Africans are compelled to remember that while President Obama’s victory is “historic” in form, it is not historic in essence. An individual never makes history because only the masses can truly make history. In this instance, history that benefits the African masses will be made only if those who have supported President Obama join with the oppressed around the world in waging a relentless, uncompromising struggle to change those US positions and policies which are harmful to humanity. African people must increase movement toward the next vital step of building a permanent organization that will fight for a united socialist Africa that will give genuine power to Africans throughout the world instead of the mythical “power” that capitalists say a President possesses.
We must keep in mind that the ultimate enemy of African people is capitalism and imperialism. Capitalism was not defeated on the 4th of November, 2008, only a touch up that represents the peoples gaining strength and a growing crisis in capitalism’s neo-liberal policies. Kwame Nkrumah said in his book Conscienscism on page 72 the following about reform,
“The essence of reform is to combine a continuity of fundamental principle, with a tactical change in the manner of expression of the fundamental principle. Reform is not a change in the thought, but one in its manner of expression, not a change in what is said but one in idiom.”
The principles of capitalism are deceit, oppression and exploitation. These principles are counter to the principles of African people and the foundations of positive human development. The African masses must formulate our own revolutionary agenda and uncompromisingly fight for the supremacy of that agenda. We must not be led into following an agenda that is counter to our development, regardless of who is the mouthpiece for the other agenda.

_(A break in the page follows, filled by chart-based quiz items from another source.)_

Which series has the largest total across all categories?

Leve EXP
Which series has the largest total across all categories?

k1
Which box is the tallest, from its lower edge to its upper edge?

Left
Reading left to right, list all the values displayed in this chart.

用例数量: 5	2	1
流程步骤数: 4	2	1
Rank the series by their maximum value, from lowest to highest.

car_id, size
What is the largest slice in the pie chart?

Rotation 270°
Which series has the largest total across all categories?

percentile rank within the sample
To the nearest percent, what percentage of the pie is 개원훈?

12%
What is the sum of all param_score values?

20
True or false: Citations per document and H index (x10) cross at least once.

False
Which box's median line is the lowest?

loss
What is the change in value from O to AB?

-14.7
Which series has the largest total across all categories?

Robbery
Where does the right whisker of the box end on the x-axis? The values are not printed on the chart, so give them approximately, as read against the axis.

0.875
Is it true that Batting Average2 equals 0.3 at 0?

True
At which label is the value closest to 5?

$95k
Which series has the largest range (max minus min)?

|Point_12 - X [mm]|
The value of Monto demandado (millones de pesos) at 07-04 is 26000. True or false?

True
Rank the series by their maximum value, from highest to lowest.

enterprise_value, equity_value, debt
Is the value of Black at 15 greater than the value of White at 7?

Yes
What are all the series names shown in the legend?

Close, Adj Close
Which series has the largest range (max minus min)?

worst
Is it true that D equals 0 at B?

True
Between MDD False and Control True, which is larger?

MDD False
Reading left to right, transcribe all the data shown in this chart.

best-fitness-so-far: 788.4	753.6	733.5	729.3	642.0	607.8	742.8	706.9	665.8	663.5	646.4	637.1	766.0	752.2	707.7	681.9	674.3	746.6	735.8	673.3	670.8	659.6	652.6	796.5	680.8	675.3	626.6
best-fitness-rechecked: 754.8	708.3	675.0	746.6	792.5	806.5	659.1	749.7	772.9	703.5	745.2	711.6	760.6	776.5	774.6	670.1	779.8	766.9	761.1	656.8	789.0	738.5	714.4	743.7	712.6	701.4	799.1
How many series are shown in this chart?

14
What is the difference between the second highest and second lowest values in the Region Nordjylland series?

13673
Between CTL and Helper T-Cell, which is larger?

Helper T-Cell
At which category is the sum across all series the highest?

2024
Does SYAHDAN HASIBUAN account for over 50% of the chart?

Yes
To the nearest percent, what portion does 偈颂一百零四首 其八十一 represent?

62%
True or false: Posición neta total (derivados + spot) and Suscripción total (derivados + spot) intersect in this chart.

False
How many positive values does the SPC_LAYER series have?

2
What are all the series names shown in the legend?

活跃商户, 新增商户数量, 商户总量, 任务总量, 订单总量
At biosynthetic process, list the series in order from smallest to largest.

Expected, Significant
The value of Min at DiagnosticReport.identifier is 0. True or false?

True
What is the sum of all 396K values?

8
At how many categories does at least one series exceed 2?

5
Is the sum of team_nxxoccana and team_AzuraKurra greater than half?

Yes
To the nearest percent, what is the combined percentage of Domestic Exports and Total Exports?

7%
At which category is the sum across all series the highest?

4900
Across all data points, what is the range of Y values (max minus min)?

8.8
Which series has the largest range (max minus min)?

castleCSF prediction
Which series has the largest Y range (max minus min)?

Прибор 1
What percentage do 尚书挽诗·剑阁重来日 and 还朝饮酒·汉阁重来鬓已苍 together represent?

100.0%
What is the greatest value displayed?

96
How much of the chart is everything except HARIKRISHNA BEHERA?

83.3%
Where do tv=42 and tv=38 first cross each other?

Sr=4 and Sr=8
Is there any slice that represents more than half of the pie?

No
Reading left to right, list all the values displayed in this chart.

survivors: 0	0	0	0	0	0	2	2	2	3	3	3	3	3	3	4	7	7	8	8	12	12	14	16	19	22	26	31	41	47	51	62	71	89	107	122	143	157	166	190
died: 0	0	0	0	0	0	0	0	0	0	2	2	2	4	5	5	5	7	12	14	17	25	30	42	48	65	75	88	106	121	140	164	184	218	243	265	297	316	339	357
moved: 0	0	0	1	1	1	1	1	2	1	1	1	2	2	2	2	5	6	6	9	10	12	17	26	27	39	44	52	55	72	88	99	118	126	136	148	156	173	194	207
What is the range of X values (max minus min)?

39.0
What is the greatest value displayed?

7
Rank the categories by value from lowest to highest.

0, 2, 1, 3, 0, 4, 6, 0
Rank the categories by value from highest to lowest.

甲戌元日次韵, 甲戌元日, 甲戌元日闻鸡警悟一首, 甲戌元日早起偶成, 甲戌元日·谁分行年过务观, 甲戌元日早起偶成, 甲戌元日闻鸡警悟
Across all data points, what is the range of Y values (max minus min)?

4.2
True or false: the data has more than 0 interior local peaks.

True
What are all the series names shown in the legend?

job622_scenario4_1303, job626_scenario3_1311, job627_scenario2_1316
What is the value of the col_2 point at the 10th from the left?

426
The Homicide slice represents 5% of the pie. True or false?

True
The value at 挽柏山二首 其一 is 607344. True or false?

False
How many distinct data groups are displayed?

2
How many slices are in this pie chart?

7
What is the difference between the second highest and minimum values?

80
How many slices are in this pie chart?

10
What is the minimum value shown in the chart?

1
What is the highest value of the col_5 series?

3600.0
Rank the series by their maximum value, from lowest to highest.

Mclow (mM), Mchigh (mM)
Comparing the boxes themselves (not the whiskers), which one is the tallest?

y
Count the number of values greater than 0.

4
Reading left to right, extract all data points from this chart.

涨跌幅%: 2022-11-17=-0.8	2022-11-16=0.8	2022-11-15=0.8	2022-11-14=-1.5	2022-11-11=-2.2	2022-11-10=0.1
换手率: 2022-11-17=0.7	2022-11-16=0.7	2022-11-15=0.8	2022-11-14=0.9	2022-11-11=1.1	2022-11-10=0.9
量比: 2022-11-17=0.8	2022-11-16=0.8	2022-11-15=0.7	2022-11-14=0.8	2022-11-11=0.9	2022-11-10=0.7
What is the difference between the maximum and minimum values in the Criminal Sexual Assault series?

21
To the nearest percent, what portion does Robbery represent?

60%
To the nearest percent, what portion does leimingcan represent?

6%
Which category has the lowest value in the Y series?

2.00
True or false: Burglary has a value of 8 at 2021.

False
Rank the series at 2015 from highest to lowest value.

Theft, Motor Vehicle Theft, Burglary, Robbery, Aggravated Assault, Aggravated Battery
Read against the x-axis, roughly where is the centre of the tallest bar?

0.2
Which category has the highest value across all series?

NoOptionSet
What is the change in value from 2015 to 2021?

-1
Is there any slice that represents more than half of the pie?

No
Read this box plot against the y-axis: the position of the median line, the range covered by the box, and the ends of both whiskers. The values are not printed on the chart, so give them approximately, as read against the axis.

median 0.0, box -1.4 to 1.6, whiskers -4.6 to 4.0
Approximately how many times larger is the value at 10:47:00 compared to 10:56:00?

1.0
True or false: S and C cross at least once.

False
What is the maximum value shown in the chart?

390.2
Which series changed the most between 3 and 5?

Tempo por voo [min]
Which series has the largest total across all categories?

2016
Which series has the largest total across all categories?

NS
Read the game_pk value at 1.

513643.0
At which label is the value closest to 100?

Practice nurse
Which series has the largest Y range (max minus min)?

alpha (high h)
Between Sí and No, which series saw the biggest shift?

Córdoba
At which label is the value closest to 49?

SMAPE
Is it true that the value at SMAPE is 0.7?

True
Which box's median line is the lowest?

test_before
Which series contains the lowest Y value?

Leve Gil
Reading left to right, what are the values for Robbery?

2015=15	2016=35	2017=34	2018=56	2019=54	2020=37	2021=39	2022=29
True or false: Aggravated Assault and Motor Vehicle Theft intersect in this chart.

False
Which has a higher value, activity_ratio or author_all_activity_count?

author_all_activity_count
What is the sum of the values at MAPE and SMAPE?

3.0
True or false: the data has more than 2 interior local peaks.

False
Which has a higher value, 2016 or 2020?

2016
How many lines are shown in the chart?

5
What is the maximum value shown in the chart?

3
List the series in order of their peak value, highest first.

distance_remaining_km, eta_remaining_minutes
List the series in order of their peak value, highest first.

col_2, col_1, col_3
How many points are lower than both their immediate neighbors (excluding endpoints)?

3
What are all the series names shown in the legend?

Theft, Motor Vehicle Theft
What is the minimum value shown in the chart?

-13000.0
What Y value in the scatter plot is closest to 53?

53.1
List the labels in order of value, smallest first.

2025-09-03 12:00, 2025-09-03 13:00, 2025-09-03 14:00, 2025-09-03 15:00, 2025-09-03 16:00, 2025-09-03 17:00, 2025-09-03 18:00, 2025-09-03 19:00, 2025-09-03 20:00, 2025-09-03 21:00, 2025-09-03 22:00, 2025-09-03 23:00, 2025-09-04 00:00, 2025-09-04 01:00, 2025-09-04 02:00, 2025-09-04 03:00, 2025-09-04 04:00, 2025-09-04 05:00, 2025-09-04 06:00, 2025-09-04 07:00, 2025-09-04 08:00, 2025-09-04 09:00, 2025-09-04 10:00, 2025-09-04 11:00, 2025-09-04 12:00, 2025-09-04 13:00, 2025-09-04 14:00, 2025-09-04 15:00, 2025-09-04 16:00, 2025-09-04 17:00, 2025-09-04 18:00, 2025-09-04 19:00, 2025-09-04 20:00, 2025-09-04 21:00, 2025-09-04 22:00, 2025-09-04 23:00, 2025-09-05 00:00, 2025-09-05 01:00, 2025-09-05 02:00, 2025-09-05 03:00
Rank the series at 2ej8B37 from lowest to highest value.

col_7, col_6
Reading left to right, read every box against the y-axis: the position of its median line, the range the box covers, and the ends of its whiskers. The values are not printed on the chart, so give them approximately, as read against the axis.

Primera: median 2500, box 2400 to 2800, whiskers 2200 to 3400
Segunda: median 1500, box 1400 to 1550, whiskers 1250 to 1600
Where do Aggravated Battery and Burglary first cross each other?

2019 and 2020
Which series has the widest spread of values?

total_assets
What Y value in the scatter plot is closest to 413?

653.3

Therefore, the A-APRP calls upon Africans worldwide to engage in the following positive action:
- Join or support the A-APRP. If you don’t join or support the A-APRP then join an organization that is fighting for the liberation of African people.
- Build an African United Front (coalition of African organizations) wherever you are living to create the conditions for more qualitative unity among African people
- Attend and support African Liberation Day which is organized on or around May 25th every year.
FORWARD TO A MASS PEOPLE’S DEMOCRACY, FORWARD TO ONE UNIFIED SOCIALIST AFRICA!